Rui Martins considera que o aumento no tráfico e consumo de droga são causas mais plausíveis e lógicas para o aumento da insegurança no bairro, até pelo agravamento da situação do Bairro de Portugal, desde março de 2018. "Na Afonso Costa há pessoas a injetarem-se às 19 horas. Junto ao Parque do Rock in Rio [Parque da Bela Vista] há uma sala de chuto improvisada", conta. "O consumo e tráfico de droga podem explicar parte do surto de criminalidade que está a acontecer aqui."

Por outro lado, Rui Martins identifica um problema no fraco policiamento, que torna a zona mais susceptível à criminalidade. "Pode haver uma percepção do fraco policiamento", diz, realçando que, apesar de ainda estar aquém do necessário, houve agora um reforço no número de agentes, quer visíveis, quer invisíveis. Mesmo assim, não deixa de referir que a freguesia é servida pela Esquadra das Olaias, que tem também de servir a zona do Beato. Rui Martins fala num número de agentes muito reduzidos e disponíveis em cada turno, que torna impossível a concretização de um trabalho que seja eficaz e rápido. 

Para ajudar as forças policiais e as freguesias que delas dependem, a Junta de Freguesia do Areeiro orçamentou um carro elétrico para a esquadra das Olaias. A PSP ainda não o foi buscar. "Porquê? É um mistério", considera Rui Martins, que destaca o facto de que a esquadra fica no limite da freguesia, no lado oposto às zonas onde estão a ocorrer os crimes, o que dificulta operações de segurança eficazes.

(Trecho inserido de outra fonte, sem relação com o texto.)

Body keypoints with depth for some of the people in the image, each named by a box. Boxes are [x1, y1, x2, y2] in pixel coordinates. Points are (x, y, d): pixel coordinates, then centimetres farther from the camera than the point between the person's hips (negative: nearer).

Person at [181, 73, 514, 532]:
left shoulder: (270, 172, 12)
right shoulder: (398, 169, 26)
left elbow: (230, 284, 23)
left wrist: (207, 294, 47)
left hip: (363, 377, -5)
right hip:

Reconhecendo as fragilidades no policiamento, Fernando Brancaamp chama também a atenção para a importância de os crimes serem reportados à polícia. "Se não houver participação, não conseguem resolver os problemas", diz. "Já uma vez os alertei [PSP] para a vaga de assaltos a carro que houve na freguesia e eles só tinham tido uma ocorrência."

A MAGG entrou em contacto com a Polícia de Segurança Pública e não obteve resposta a tempo à data da publicação do artigo.